_Source texts of formatted documents_

Start of Block

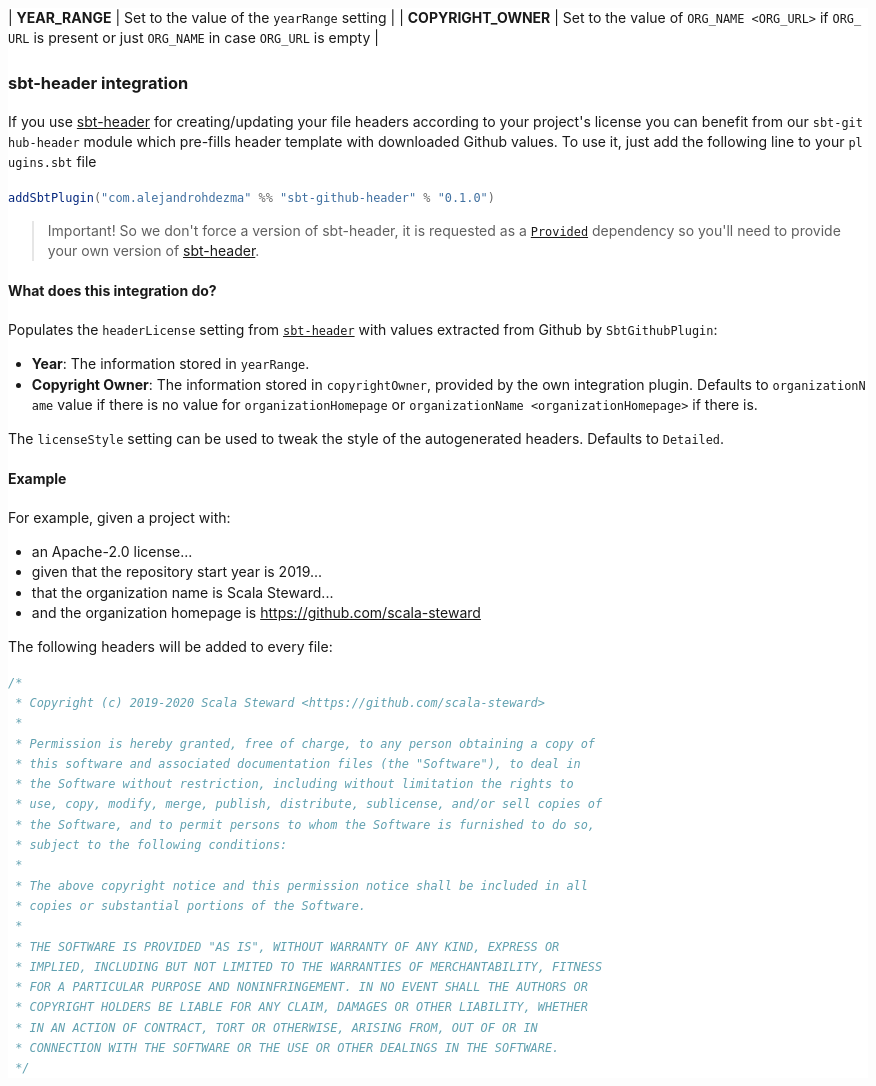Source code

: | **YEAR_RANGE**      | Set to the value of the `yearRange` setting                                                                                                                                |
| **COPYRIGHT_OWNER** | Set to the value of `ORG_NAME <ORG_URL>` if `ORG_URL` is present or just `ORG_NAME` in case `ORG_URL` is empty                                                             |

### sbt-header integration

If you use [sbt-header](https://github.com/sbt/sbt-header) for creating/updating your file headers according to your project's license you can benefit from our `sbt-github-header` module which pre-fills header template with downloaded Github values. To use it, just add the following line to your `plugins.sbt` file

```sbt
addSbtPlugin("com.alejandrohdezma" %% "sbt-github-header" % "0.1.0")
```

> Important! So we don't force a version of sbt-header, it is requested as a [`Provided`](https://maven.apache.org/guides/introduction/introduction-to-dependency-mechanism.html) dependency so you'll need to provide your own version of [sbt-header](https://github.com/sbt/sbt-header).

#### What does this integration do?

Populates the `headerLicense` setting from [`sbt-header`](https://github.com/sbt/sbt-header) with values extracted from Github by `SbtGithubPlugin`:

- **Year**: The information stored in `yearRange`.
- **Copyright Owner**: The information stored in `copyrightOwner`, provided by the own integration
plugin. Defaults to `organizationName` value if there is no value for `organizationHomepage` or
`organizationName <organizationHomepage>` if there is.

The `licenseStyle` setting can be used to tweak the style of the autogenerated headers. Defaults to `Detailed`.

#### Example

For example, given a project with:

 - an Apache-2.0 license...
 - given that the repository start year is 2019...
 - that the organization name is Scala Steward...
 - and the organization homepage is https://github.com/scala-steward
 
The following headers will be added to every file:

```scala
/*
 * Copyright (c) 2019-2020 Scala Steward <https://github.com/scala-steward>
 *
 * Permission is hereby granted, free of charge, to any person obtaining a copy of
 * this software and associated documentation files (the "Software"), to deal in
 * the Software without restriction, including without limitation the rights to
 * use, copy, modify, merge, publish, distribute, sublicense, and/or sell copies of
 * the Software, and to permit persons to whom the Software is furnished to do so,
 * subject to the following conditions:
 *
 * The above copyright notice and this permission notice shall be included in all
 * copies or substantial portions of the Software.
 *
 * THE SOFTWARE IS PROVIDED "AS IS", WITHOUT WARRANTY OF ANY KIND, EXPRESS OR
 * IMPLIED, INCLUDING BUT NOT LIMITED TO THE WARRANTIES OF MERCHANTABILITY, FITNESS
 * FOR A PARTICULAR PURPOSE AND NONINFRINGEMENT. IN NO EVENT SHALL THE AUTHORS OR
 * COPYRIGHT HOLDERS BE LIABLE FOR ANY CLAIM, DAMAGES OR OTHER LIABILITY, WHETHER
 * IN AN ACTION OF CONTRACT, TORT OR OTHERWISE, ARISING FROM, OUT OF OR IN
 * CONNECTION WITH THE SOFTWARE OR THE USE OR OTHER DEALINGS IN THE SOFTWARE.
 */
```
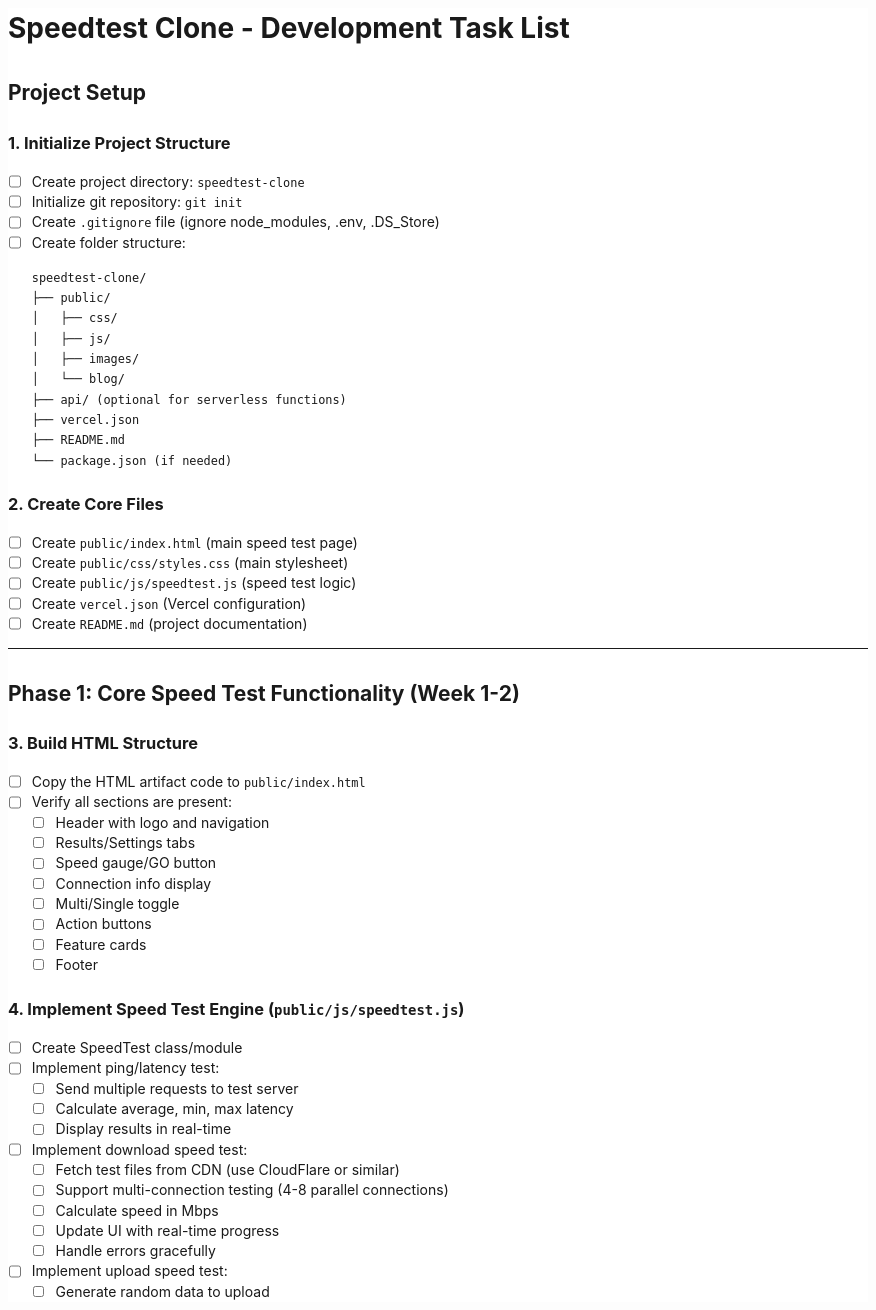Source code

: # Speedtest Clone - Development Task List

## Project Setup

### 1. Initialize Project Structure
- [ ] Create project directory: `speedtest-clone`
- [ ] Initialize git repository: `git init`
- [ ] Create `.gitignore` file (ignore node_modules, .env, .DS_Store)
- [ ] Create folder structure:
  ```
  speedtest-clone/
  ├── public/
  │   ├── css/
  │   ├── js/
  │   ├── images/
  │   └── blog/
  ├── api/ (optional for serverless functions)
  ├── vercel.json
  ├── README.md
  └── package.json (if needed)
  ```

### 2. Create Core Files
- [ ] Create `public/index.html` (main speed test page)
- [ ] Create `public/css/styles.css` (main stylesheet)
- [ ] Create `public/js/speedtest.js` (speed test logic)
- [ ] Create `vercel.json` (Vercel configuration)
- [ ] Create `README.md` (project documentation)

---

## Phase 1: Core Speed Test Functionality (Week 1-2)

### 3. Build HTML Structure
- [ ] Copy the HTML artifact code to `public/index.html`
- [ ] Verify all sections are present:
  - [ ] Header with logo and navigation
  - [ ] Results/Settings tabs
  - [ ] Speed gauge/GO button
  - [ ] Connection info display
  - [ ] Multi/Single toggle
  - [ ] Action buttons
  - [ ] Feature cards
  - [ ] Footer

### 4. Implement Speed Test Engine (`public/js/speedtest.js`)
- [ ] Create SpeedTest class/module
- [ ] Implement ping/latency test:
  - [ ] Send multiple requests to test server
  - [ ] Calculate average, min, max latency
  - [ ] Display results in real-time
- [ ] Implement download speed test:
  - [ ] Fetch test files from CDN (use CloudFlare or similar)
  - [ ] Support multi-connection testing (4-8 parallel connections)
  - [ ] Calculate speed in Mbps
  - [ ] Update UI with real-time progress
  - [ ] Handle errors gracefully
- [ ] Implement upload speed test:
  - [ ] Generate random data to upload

End of Block

_TASK ITEM_
Scan the records above, then copy out each line that mentions "yearRange".

_RESPONSE TO THE EXERCISE_
: | **YEAR_RANGE**      | Set to the value of the `yearRange` setting                                                                                                                                |
- **Year**: The information stored in `yearRange`.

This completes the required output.